(Page segmentation data)
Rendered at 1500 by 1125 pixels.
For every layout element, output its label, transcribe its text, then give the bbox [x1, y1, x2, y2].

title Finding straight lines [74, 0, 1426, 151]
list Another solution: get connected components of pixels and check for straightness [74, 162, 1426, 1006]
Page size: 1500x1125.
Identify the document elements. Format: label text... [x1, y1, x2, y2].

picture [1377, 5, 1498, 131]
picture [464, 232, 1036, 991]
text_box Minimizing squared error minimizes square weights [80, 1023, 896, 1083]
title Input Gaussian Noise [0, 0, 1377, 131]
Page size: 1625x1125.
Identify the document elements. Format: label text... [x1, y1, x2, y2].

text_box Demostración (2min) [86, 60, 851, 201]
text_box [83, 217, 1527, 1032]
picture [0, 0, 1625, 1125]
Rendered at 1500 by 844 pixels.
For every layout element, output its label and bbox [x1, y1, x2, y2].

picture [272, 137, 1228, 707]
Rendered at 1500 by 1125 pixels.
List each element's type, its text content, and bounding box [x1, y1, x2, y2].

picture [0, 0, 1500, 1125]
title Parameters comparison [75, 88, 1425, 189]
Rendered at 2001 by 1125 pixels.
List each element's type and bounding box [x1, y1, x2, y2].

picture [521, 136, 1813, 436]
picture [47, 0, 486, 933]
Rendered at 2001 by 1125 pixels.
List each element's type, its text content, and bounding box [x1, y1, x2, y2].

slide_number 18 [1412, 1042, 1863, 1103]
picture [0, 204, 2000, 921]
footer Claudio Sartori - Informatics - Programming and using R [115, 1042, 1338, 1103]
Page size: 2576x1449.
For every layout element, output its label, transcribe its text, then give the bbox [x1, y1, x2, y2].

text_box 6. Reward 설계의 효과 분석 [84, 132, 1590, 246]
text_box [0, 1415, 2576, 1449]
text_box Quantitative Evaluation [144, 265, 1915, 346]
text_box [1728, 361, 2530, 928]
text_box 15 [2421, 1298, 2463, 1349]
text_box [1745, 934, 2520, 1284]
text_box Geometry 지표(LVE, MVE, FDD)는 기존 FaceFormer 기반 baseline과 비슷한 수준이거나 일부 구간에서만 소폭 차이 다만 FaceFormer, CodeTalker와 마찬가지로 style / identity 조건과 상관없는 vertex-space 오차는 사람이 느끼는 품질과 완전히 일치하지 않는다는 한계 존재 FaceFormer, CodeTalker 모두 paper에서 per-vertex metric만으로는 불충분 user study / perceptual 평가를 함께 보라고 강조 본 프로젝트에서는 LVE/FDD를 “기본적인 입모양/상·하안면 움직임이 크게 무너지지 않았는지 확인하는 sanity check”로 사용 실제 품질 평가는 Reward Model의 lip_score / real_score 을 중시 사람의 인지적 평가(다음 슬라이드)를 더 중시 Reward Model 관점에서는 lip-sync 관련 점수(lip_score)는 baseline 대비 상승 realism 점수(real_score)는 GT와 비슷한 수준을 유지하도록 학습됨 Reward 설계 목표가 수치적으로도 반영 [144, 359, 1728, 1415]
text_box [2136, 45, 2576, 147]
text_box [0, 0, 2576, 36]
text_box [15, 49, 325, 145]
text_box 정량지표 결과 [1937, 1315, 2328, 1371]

- [TASK ITEM] Return the entries above exactly, each one complete.

- [WRITTEN SOLUTION]
Rendered at 1500 by 1125 pixels.
For every layout element, output its label, transcribe its text, then give the bbox [x1, y1, x2, y2].

title Finding straight lines [74, 0, 1426, 151]
list Another solution: get connected components of pixels and check for straightness [74, 162, 1426, 1006]
Page size: 1500x1125.
Identify the document elements. Format: label text... [x1, y1, x2, y2].

picture [1377, 5, 1498, 131]
picture [464, 232, 1036, 991]
text_box Minimizing squared error minimizes square weights [80, 1023, 896, 1083]
title Input Gaussian Noise [0, 0, 1377, 131]
Page size: 1625x1125.
Identify the document elements. Format: label text... [x1, y1, x2, y2].

text_box Demostración (2min) [86, 60, 851, 201]
text_box [83, 217, 1527, 1032]
picture [0, 0, 1625, 1125]
Rendered at 1500 by 844 pixels.
For every layout element, output its label and bbox [x1, y1, x2, y2].

picture [272, 137, 1228, 707]
Rendered at 1500 by 1125 pixels.
List each element's type, its text content, and bounding box [x1, y1, x2, y2].

picture [0, 0, 1500, 1125]
title Parameters comparison [75, 88, 1425, 189]
Rendered at 2001 by 1125 pixels.
List each element's type and bounding box [x1, y1, x2, y2].

picture [521, 136, 1813, 436]
picture [47, 0, 486, 933]
Rendered at 2001 by 1125 pixels.
List each element's type, its text content, and bounding box [x1, y1, x2, y2].

slide_number 18 [1412, 1042, 1863, 1103]
picture [0, 204, 2000, 921]
footer Claudio Sartori - Informatics - Programming and using R [115, 1042, 1338, 1103]
Page size: 2576x1449.
For every layout element, output its label, transcribe its text, then give the bbox [x1, y1, x2, y2].

text_box 6. Reward 설계의 효과 분석 [84, 132, 1590, 246]
text_box [0, 1415, 2576, 1449]
text_box Quantitative Evaluation [144, 265, 1915, 346]
text_box [1728, 361, 2530, 928]
text_box 15 [2421, 1298, 2463, 1349]
text_box [1745, 934, 2520, 1284]
text_box Geometry 지표(LVE, MVE, FDD)는 기존 FaceFormer 기반 baseline과 비슷한 수준이거나 일부 구간에서만 소폭 차이 다만 FaceFormer, CodeTalker와 마찬가지로 style / identity 조건과 상관없는 vertex-space 오차는 사람이 느끼는 품질과 완전히 일치하지 않는다는 한계 존재 FaceFormer, CodeTalker 모두 paper에서 per-vertex metric만으로는 불충분 user study / perceptual 평가를 함께 보라고 강조 본 프로젝트에서는 LVE/FDD를 “기본적인 입모양/상·하안면 움직임이 크게 무너지지 않았는지 확인하는 sanity check”로 사용 실제 품질 평가는 Reward Model의 lip_score / real_score 을 중시 사람의 인지적 평가(다음 슬라이드)를 더 중시 Reward Model 관점에서는 lip-sync 관련 점수(lip_score)는 baseline 대비 상승 realism 점수(real_score)는 GT와 비슷한 수준을 유지하도록 학습됨 Reward 설계 목표가 수치적으로도 반영 [144, 359, 1728, 1415]
text_box [2136, 45, 2576, 147]
text_box [0, 0, 2576, 36]
text_box [15, 49, 325, 145]
text_box 정량지표 결과 [1937, 1315, 2328, 1371]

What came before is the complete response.